Gene expression of cytochrome P450 (CYP) enzymes in HHL-16 cells exposed to aflatoxin for 24 h. Control: untreated cells; D: DMSO treatment; A: aflatoxin treatment. ACTB: Beta-actine, a reference gene used for the normalization to CYP1A2 (A), CYP3A4 (B) and CYP3A5 (C). A significant increase of CYP3A4 and CYP3A5 were observed in HHL-16 cells after aflatoxin treatment for 24 h. Although there is a tendency to be higher expression of CYP1A2, it did not reach significant level.

Figure 4.

Heat map of gene expression fold change of several selected genes in growth factors pathway in HHL-16 cells exposed to single AFB₁ (10 µg/ml) or single FB₁ (50 µg/ml) for 24 h. A: AFB₁ treatment; F: FB₁ treatment.

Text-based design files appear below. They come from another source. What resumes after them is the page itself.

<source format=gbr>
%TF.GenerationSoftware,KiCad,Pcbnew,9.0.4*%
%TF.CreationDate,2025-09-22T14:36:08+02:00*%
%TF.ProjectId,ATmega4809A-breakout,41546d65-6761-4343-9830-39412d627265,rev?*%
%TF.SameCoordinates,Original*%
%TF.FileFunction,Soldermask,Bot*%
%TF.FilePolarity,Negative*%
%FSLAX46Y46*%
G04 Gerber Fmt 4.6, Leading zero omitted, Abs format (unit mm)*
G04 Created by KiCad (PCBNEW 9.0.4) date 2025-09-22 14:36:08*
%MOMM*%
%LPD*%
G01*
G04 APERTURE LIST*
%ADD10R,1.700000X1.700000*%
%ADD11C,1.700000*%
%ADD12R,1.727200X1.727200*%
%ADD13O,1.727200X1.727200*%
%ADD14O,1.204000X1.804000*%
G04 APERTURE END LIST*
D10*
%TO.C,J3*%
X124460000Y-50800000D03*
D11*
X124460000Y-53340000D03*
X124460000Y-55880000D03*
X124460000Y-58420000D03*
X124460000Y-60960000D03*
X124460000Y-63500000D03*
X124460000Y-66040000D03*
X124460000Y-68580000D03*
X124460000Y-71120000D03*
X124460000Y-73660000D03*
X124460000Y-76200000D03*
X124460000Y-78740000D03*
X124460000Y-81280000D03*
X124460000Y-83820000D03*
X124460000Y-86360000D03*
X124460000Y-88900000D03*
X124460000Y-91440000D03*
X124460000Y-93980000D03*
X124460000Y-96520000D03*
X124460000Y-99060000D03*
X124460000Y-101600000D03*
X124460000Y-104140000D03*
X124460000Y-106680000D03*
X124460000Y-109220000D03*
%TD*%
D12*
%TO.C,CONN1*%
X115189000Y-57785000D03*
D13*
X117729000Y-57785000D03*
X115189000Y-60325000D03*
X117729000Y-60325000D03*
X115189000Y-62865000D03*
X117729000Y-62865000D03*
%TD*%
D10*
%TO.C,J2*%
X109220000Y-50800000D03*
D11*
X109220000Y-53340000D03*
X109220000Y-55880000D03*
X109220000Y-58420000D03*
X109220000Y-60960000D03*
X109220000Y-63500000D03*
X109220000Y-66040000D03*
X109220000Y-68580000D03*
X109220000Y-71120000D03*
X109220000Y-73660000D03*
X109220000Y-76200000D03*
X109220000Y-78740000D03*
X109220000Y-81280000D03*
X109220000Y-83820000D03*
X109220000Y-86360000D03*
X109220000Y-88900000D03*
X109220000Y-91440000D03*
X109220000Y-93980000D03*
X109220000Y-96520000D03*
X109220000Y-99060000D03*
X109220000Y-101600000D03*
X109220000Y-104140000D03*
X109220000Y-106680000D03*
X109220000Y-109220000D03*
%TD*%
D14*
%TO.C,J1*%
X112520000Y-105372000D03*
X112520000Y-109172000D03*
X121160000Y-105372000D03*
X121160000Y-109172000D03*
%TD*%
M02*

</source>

The colours represent the up-regulated (black) and down-regulated (white) genes compared to the control group, respectively.

Figure 5.

Differential gene expression of candidate genes, IL6 (A), CCL20 (B), BMP2 (C), and NDP (D), involved in immune and growth factors pathways in HHL-16 cells exposed to AFB₁ for 24 h. Control: untreated cells. D: DMSO treatments. A: AFB₁ treatments. GAPDH and ACTB, two reference genes were used to normalize the gene expression of IL6, CCL20 and NDP. Dose-dependent increasing of IL6, CCL20 and BMP2, and dose-dependent decreasing of NDP were observed.

Figure 6.

Differential gene expression of candidate genes, IL6 (A), CCL20 (B), BMP2 (C), and NDP (D), involved in immune and growth factors pathways in HHL-16 cells exposed to both AFB₁ and FB₁ for 24 h. Control: untreated cells. D: DMSO treatments. A: AFB₁ treatments. F: FB₁ treatments. GAPDH and ACTB, two reference genes were used to normalize the gene expression of IL6, CCL20, BMP2 and NDP. Dots, diagonal lines, crosshatch, and black columns represent the control, single AFB₁, single FB₁, and combined AFB₁ and FB₁ treatment, respectively. IL6 and BMP2 expression levels were significantly higher after the combined treatment of 5 µg/ml AFB₁ and 100 µg/ml FB₁ than 100 µg/ml FB₁ treatment alone and had a tendency to be higher compared to the individual 5 µg/ml AFB₁ treatment.